Following the trial, the two women share a civil moment; Edith regrets the end of the friendship, explaining she meant no harm. She manages a final, defiant moment against Edward by cursing at him publicly, much to his shock and Rose's glee. Edith is sentenced to twelve months hard labour, Rose is never accused again, and Gladys is commended for her actions.

==Production==
The story and social context behind the plot had been explored in two books by historian Emily Cockayne, Cheek by Jowl: A History of Neighbours and Penning Poison: A History of Anonymous Letters. The film was announced in May 2022, with Thea Sharrock set to direct, with Olivia Colman and Jessie Buckley starring. In September, the cast was rounded out with Anjana Vasan, Timothy Spall, Gemma Jones and Eileen Atkins among the additions. Production began in September 2022 and continued till early October in Arundel and Worthing, with some scenes filmed in and around the former Crown Court in Aylesbury. Shepton Mallet prison was the location for the prison scenes. Ben Davis served as cinematographer.
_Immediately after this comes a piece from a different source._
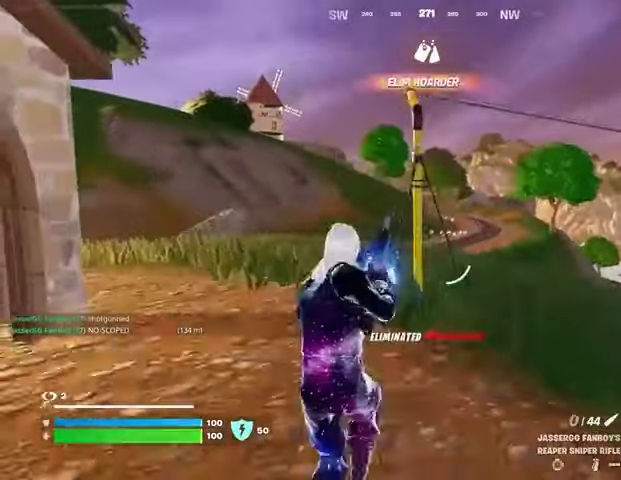
{"buttons": [], "left_stick": "up-left", "right_stick": "center", "events": []}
Principal photography took place on Stage 1 of Pinewood Studios.

==Release==
Wicked Little Letters premiered at the Toronto International Film Festival on 9 September 2023. In November 2023, Sony Pictures Classics acquired North American and Chinese distribution rights, after its sister company Stage 6 Films acquired international rights in various countries including Latin America, Scandinavia, Asia (excluding China), Eastern Europe, the CIS and the Baltics. The film was released in cinemas in the United Kingdom on 23 February 2024 by StudioCanal. It was added to Netflix in the United Kingdom and the United States through first-window deals with respective distributors on 26 and 27 July.

==Reception==
 Metacritic, which uses a weighted average, assigned the film a score of 58 out of 100, based on 38 critics, indicating "mixed or average" reviews.

Richard Roeper of the Chicago Sun-Times gave the film three stars out of four and wrote, "The chief delight in Wicked Little Letters is watching Colman and Buckley in action; it's really not much of a mystery, as the culprit is revealed to us long before the townsfolk catch on."